══ Data extracts ══

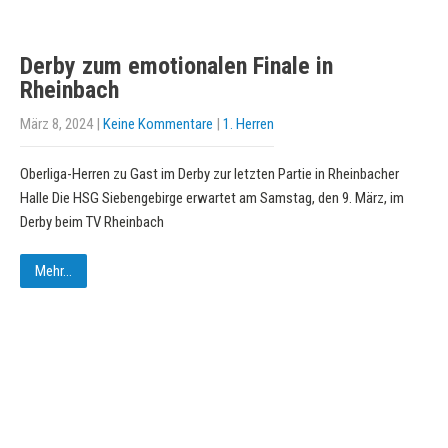
Derby zum emotionalen Finale in
Rheinbach
März 8, 2024
|
Keine Kommentare
|
1. Herren
Oberliga-Herren zu Gast im Derby zur letzten Partie in Rheinbacher
Halle Die HSG Siebengebirge erwartet am Samstag, den 9. März, im
Derby beim TV Rheinbach
Mehr...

═══

Try it:
Filter the entries above and return only the lines holding "Herren".

Task result:
1. Herren
Oberliga-Herren zu Gast im Derby zur letzten Partie in Rheinbacher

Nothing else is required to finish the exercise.